[Page-level text extractions]
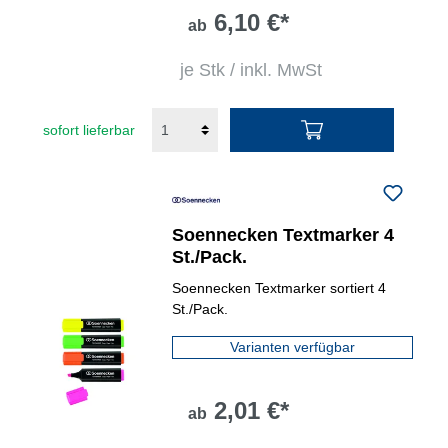
6,10 €*
ab
je Stk / inkl. MwSt
sofort lieferbar
Soennecken Textmarker 4
St./Pack.
Soennecken Textmarker sortiert 4
St./Pack.
Varianten verfügbar
2,01 €*
ab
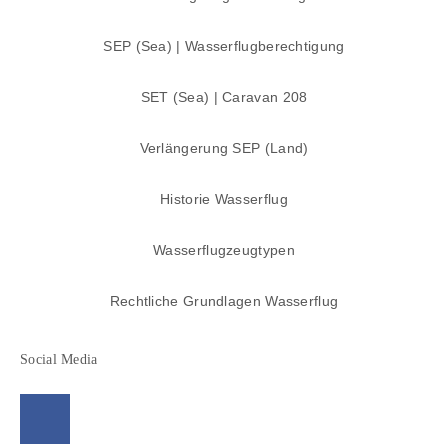
SEP (Sea) | Wasserflugberechtigung
SET (Sea) | Caravan 208
Verlängerung SEP (Land)
Historie Wasserflug
Wasserflugzeugtypen
Rechtliche Grundlagen Wasserflug
Social Media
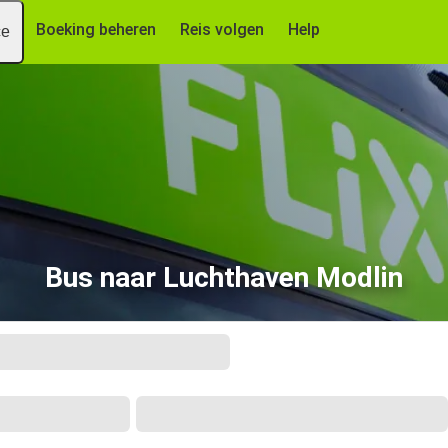
Boeking beheren
Reis volgen
Help
ce
Bus naar Luchthaven Modlin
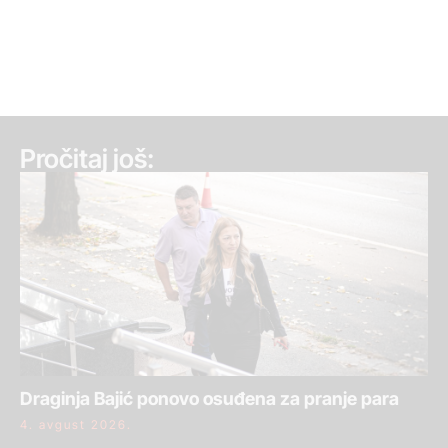
Pročitaj još:
Draginja Bajić ponovo osuđena za pranje para
4. avgust 2026.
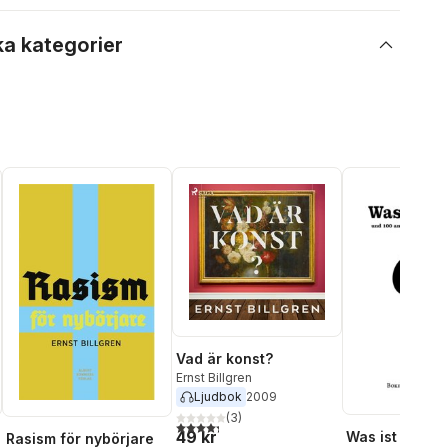
ka kategorier
Vad är konst?
Ernst Billgren
Ljudbok
2009
(
3
)
4,3
utav 5 stjärnor. Totalt antal röster:
49 kr
Was ist Kunst
Rasism för nybörjare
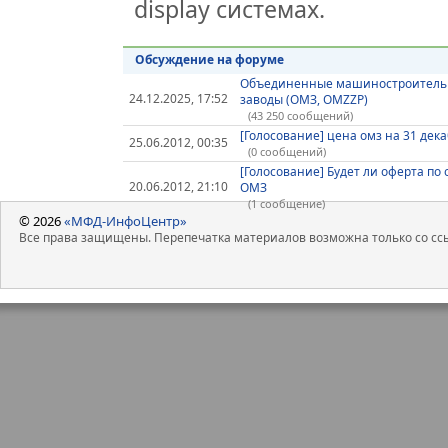
display системах.
Обсуждение на форуме
Объединенные машиностроител
24.12.2025, 17:52
заводы (ОМЗ, OMZZP)
(43 250 сообщений)
[Голосование] цена омз на 31 дек
25.06.2012, 00:35
(0 сообщений)
[Голосование] Будет ли оферта по
20.06.2012, 21:10
ОМЗ
(1 сообщение)
© 2026
«МФД-ИнфоЦентр»
Все права защищены. Перепечатка материалов возможна только со ссы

» **TASK OBJECTIVE**:
Please turn the extracted text from all the items into one numbered list, one line per entry, with blank lines skipped. Leave the picture markers out of the list.

» **WRITTEN ANSWER**:
1. 6,10 €*
2. ab
3. je Stk / inkl. MwSt
4. sofort lieferbar
5. Soennecken Textmarker 4
6. St./Pack.
7. Soennecken Textmarker sortiert 4
8. St./Pack.
9. Varianten verfügbar
10. 2,01 €*
11. ab
12. SEP (Sea) | Wasserflugberechtigung
13. SET (Sea) | Caravan 208
14. Verlängerung SEP (Land)
15. Historie Wasserflug
16. Wasserflugzeugtypen
17. Rechtliche Grundlagen Wasserflug
18. Social Media
19. Boeking beheren
20. Reis volgen
21. Help
22. ce
23. Bus naar Luchthaven Modlin
24. Pročitaj još:
25. Draginja Bajić ponovo osuđena za pranje para
26. 4. avgust 2026.
27. ka kategorier
28. Vad är konst?
29. Ernst Billgren
30. Ljudbok
31. 2009
32. (
33. 3
34. )
35. 4,3
36. utav 5 stjärnor. Totalt antal röster:
37. 49 kr
38. Was ist Kunst
39. Rasism för nybörjare
40. display системах.
41. Обсуждение на форуме
42. Объединенные машиностроител
43. 24.12.2025, 17:52
44. заводы (ОМЗ, OMZZP)
45. (43 250 сообщений)
46. [Голосование] цена омз на 31 дек
47. 25.06.2012, 00:35
48. (0 сообщений)
49. [Голосование] Будет ли оферта по
50. 20.06.2012, 21:10
51. ОМЗ
52. (1 сообщение)
53. © 2026
54. «МФД-ИнфоЦентр»
55. Все права защищены. Перепечатка материалов возможна только со ссы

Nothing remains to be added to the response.